### WHAT THE EXERCISE ASKS
Convert all of the material below into a JSON list of strings with one string per line, leaving out blank lines. Omit the pictures from the list.

### THE DATA
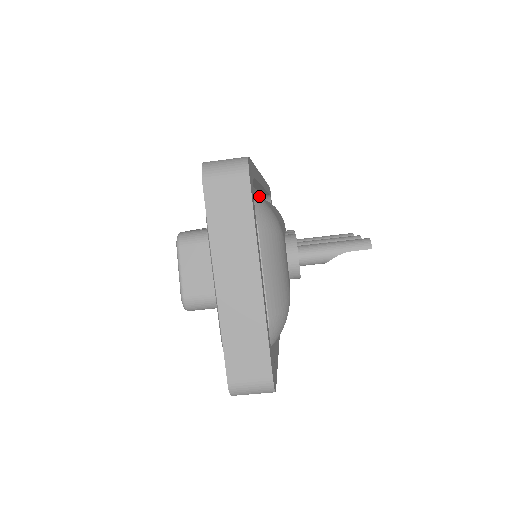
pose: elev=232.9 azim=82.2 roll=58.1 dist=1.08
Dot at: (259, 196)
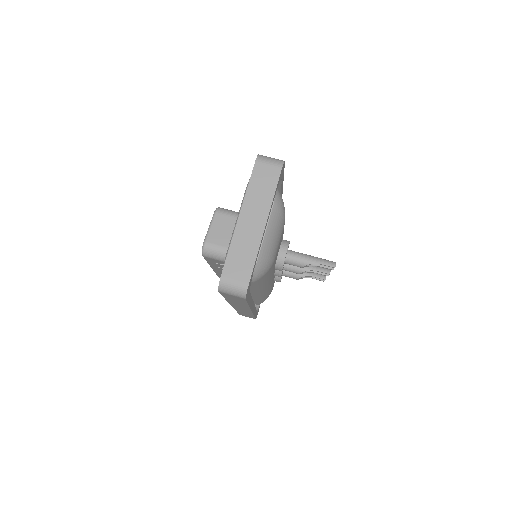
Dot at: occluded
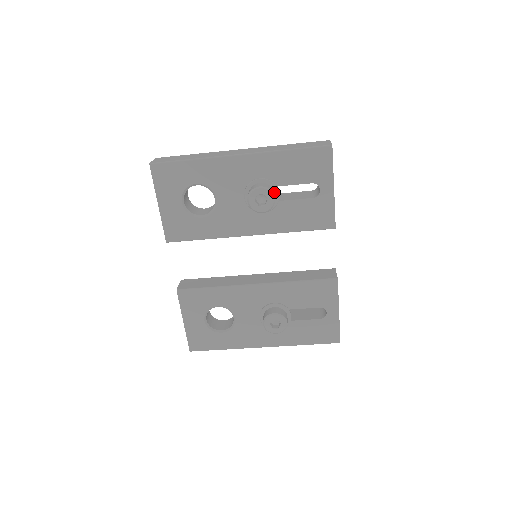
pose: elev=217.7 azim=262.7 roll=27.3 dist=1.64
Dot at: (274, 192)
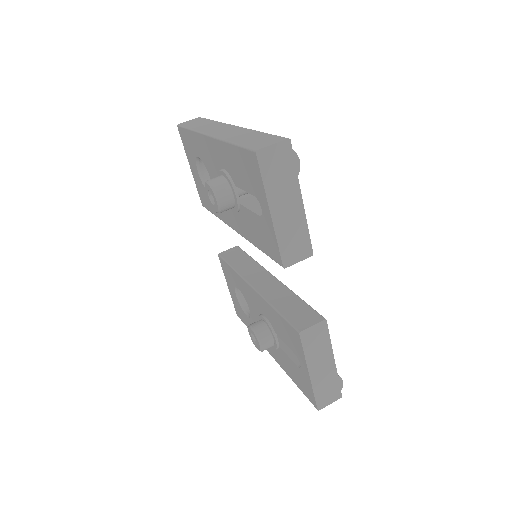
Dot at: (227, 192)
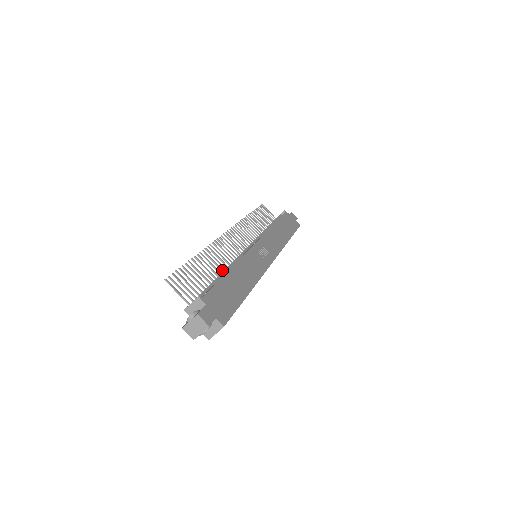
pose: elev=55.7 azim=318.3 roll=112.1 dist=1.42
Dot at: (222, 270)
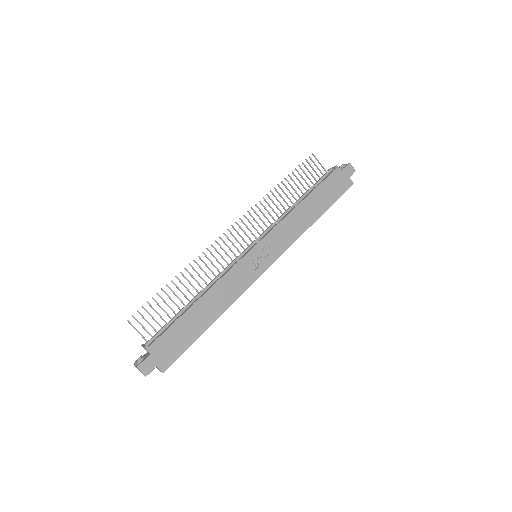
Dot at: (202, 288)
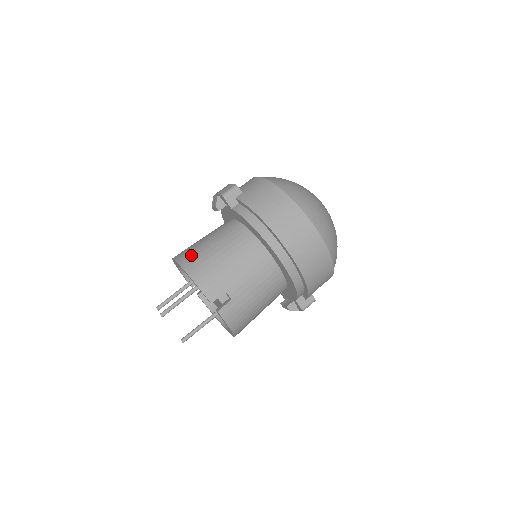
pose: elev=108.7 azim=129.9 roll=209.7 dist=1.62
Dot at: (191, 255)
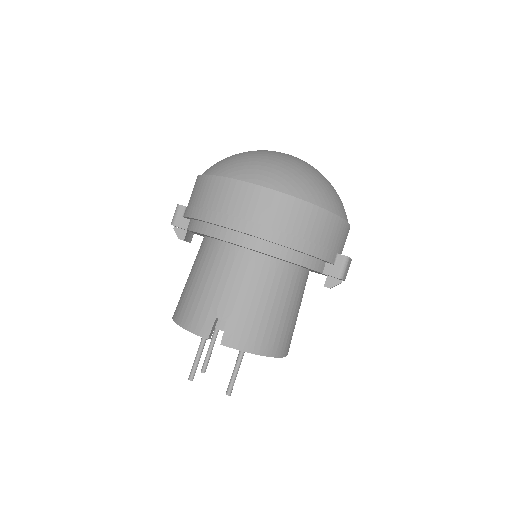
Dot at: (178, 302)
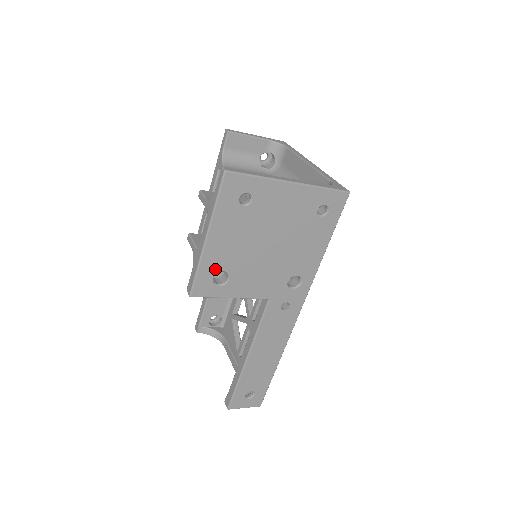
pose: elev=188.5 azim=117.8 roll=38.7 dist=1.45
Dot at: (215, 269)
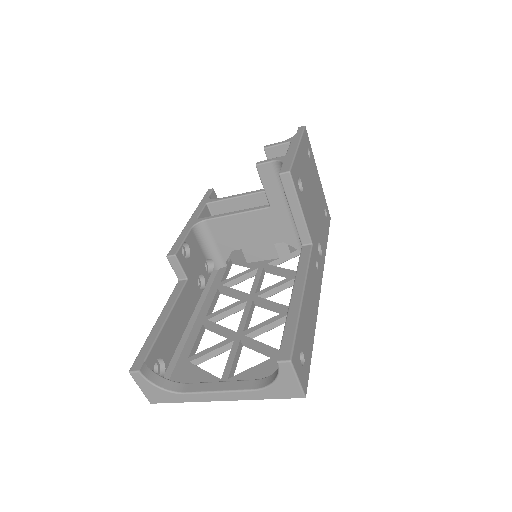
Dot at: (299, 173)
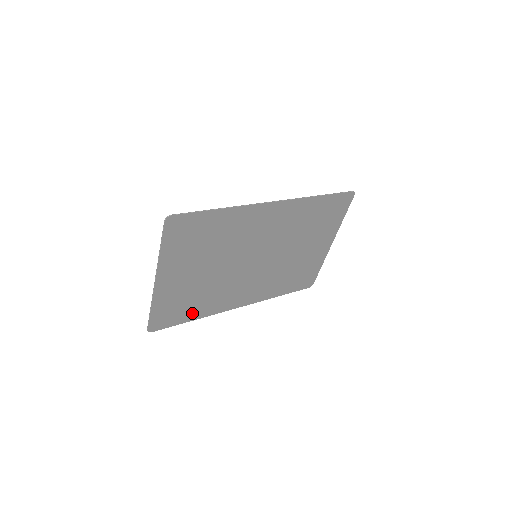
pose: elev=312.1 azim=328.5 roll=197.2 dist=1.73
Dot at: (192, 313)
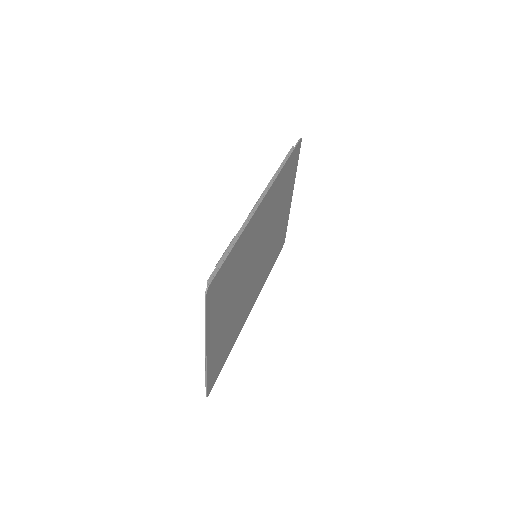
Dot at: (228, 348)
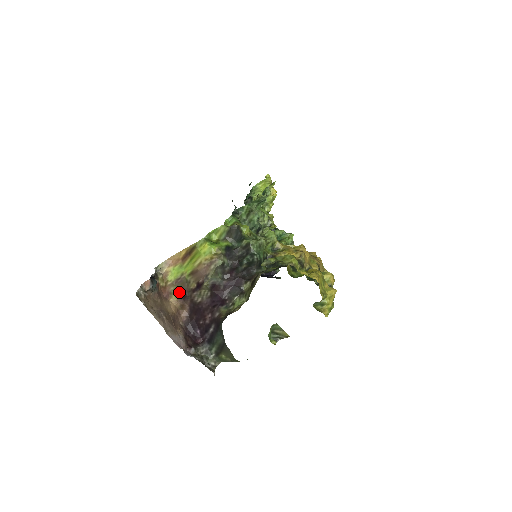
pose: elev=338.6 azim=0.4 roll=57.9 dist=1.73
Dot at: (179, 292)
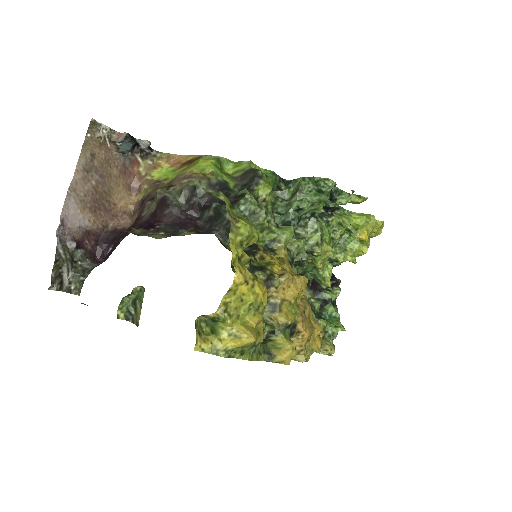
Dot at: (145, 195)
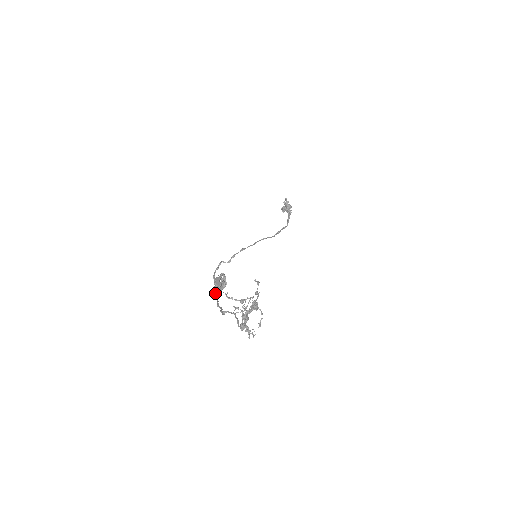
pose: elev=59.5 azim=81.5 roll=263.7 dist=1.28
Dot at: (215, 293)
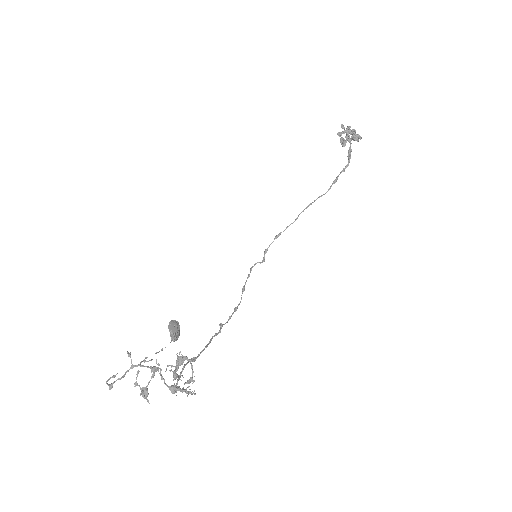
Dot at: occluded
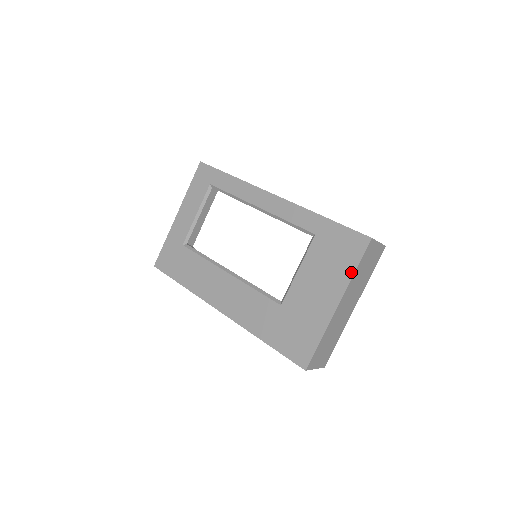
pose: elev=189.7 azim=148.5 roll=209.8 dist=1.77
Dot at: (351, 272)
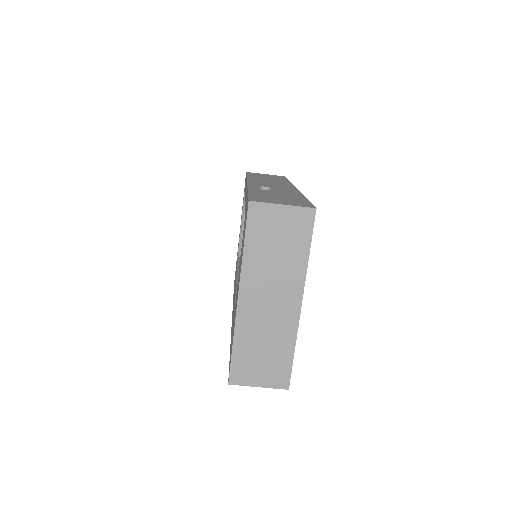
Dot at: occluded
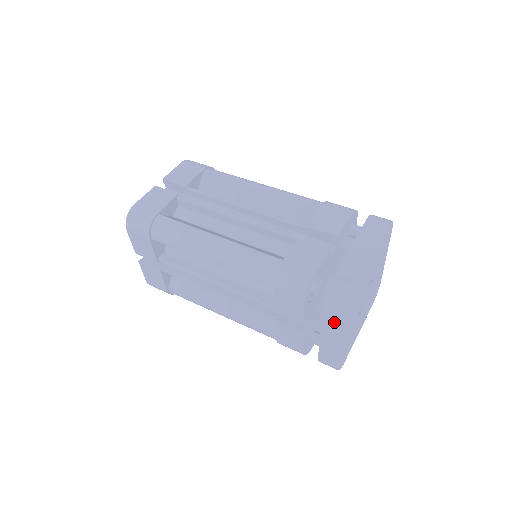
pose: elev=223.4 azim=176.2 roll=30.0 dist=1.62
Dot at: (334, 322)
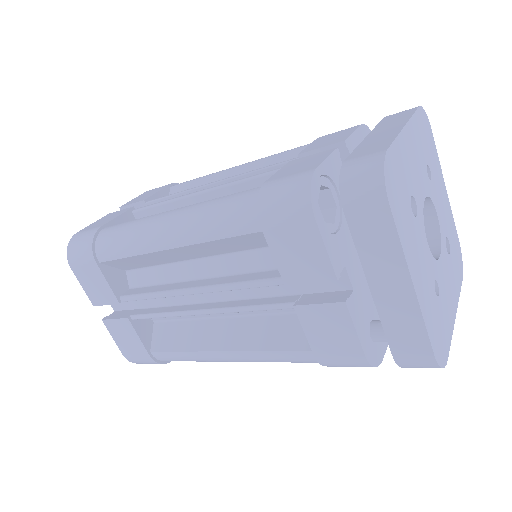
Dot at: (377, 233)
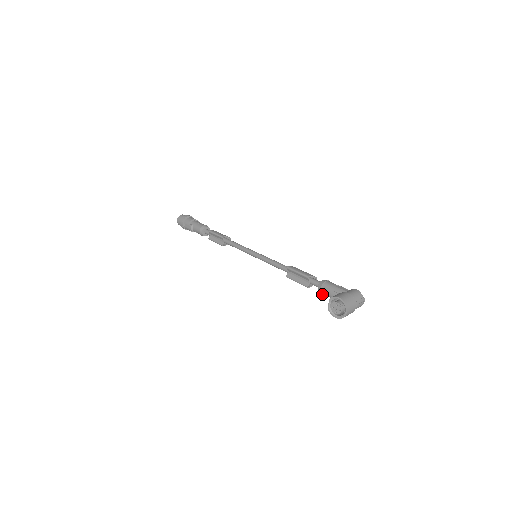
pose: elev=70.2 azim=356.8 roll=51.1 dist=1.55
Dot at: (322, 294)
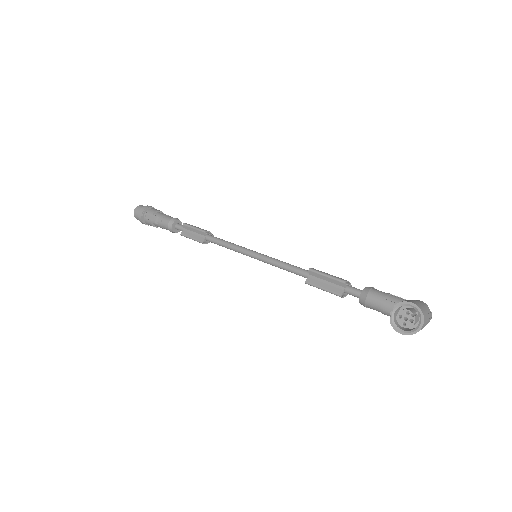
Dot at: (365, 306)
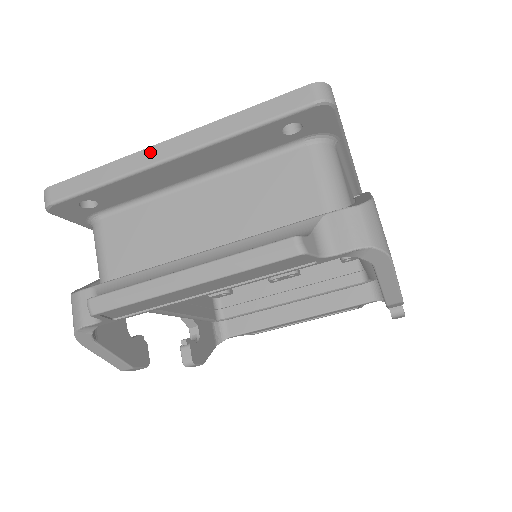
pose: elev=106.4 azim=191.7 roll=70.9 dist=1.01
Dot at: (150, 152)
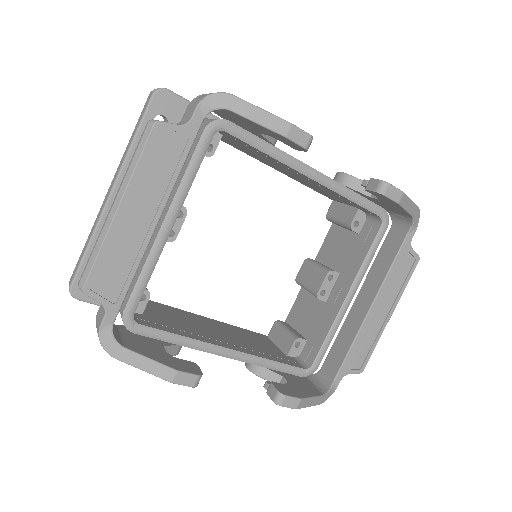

### RESPONSE
[
  "pose: elev=232.9 azim=82.2 roll=58.1 dist=1.08",
  "Dot at: (259, 196)",
  "Dot at: occluded",
  "pose: elev=217.7 azim=262.7 roll=27.3 dist=1.64",
  "Dot at: (274, 192)",
  "Dot at: (227, 192)",
  "pose: elev=55.7 azim=318.3 roll=112.1 dist=1.42",
  "Dot at: (222, 270)",
  "Dot at: (202, 288)",
  "pose: elev=108.7 azim=129.9 roll=209.7 dist=1.62",
  "Dot at: (191, 255)",
  "Dot at: (178, 302)",
  "pose: elev=188.5 azim=117.8 roll=38.7 dist=1.45",
  "Dot at: (215, 269)",
  "Dot at: (299, 173)",
  "pose: elev=312.1 azim=328.5 roll=197.2 dist=1.73",
  "Dot at: (192, 313)",
  "Dot at: (228, 348)",
  "pose: elev=338.6 azim=0.4 roll=57.9 dist=1.73",
  "Dot at: (179, 292)",
  "Dot at: (145, 195)",
  "pose: elev=59.5 azim=81.5 roll=263.7 dist=1.28",
  "Dot at: (215, 293)",
  "Dot at: occluded",
  "pose: elev=189.7 azim=148.5 roll=209.8 dist=1.77",
  "Dot at: (351, 272)",
  "Dot at: occluded",
  "pose: elev=223.4 azim=176.2 roll=30.0 dist=1.62",
  "Dot at: (334, 322)",
  "Dot at: (377, 233)",
  "pose: elev=70.2 azim=356.8 roll=51.1 dist=1.55",
  "Dot at: (322, 294)",
  "Dot at: (365, 306)",
  "pose: elev=106.4 azim=191.7 roll=70.9 dist=1.01",
  "Dot at: (150, 152)"
]